── Study material

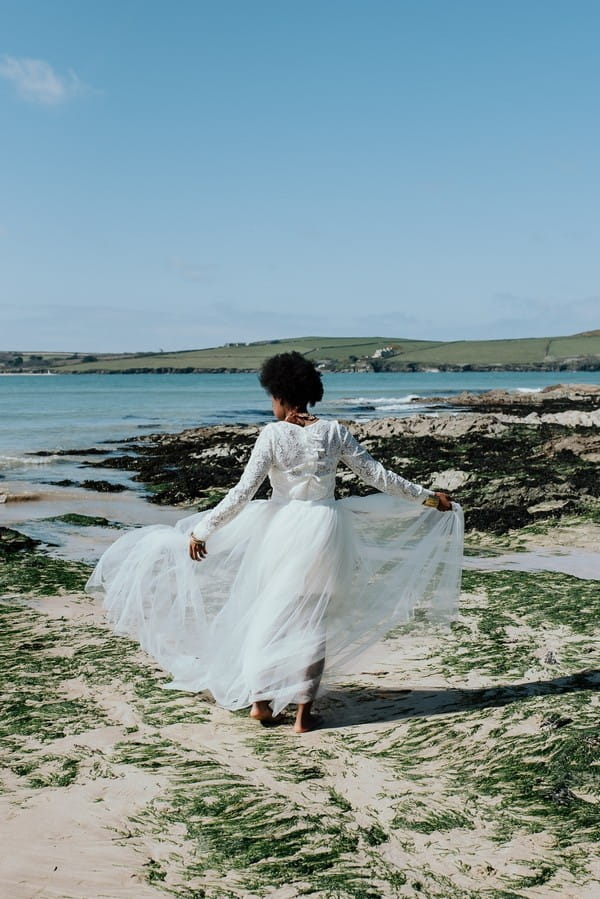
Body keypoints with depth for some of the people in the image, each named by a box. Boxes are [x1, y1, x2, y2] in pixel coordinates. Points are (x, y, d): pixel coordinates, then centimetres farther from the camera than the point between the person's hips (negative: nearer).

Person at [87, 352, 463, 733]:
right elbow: (378, 475, 2)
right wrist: (427, 497, 14)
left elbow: (243, 491, -13)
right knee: (313, 619, 8)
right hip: (325, 531, 2)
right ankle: (304, 712, 11)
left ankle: (261, 700, 19)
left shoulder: (273, 434, -10)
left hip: (282, 530, -2)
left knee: (269, 613, 15)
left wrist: (202, 529, -7)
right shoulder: (334, 431, -2)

────

* Exercise requirements
Although the records include pictures, output only their text, exactly and completely.

* Reply
Body keypoints with depth for some of the people in the image, each named by a box. Boxes are [x1, y1, x2, y2] in pixel coordinates. Points are (x, y, d): pixel coordinates, then centimetres farther from the camera than the point between the person's hips (negative: nearer).

Person at [87, 352, 463, 733]:
right elbow: (378, 475, 2)
right wrist: (427, 497, 14)
left elbow: (243, 491, -13)
right knee: (313, 619, 8)
right hip: (325, 531, 2)
right ankle: (304, 712, 11)
left ankle: (261, 700, 19)
left shoulder: (273, 434, -10)
left hip: (282, 530, -2)
left knee: (269, 613, 15)
left wrist: (202, 529, -7)
right shoulder: (334, 431, -2)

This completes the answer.